Segment Start: DATA
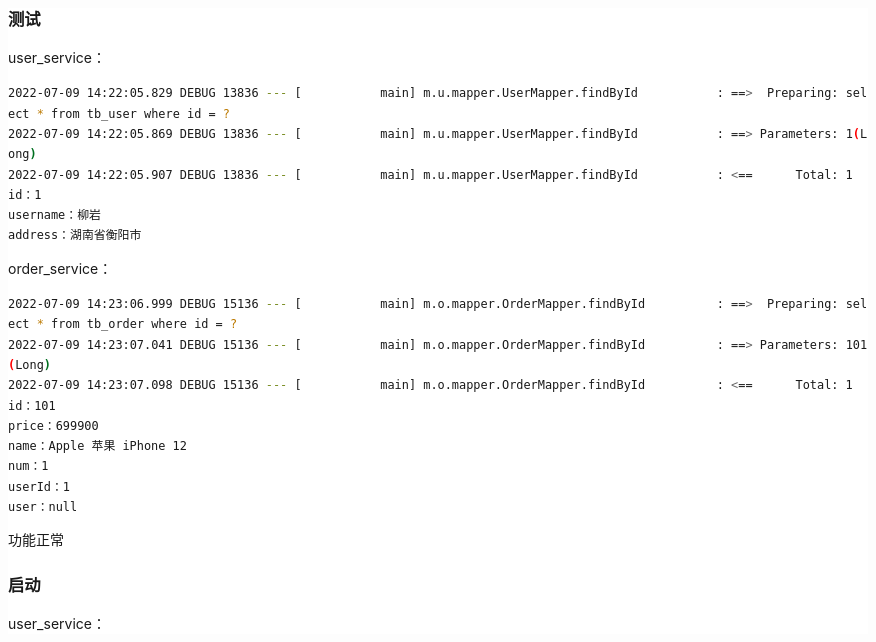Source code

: 



### 测试

user_service：

```sh
2022-07-09 14:22:05.829 DEBUG 13836 --- [           main] m.u.mapper.UserMapper.findById           : ==>  Preparing: select * from tb_user where id = ?
2022-07-09 14:22:05.869 DEBUG 13836 --- [           main] m.u.mapper.UserMapper.findById           : ==> Parameters: 1(Long)
2022-07-09 14:22:05.907 DEBUG 13836 --- [           main] m.u.mapper.UserMapper.findById           : <==      Total: 1
id：1
username：柳岩
address：湖南省衡阳市

```



order_service：

```sh
2022-07-09 14:23:06.999 DEBUG 15136 --- [           main] m.o.mapper.OrderMapper.findById          : ==>  Preparing: select * from tb_order where id = ?
2022-07-09 14:23:07.041 DEBUG 15136 --- [           main] m.o.mapper.OrderMapper.findById          : ==> Parameters: 101(Long)
2022-07-09 14:23:07.098 DEBUG 15136 --- [           main] m.o.mapper.OrderMapper.findById          : <==      Total: 1
id：101
price：699900
name：Apple 苹果 iPhone 12 
num：1
userId：1
user：null

```



功能正常



### 启动

user_service：

```sh
```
Segment End: DATA
● WORK REQUIRED: Where a line in the records above contains the string "Long", return that line.

● RESULT OF THE EXERCISE:
2022-07-09 14:22:05.869 DEBUG 13836 --- [           main] m.u.mapper.UserMapper.findById           : ==> Parameters: 1(Long)
2022-07-09 14:23:07.041 DEBUG 15136 --- [           main] m.o.mapper.OrderMapper.findById          : ==> Parameters: 101(Long)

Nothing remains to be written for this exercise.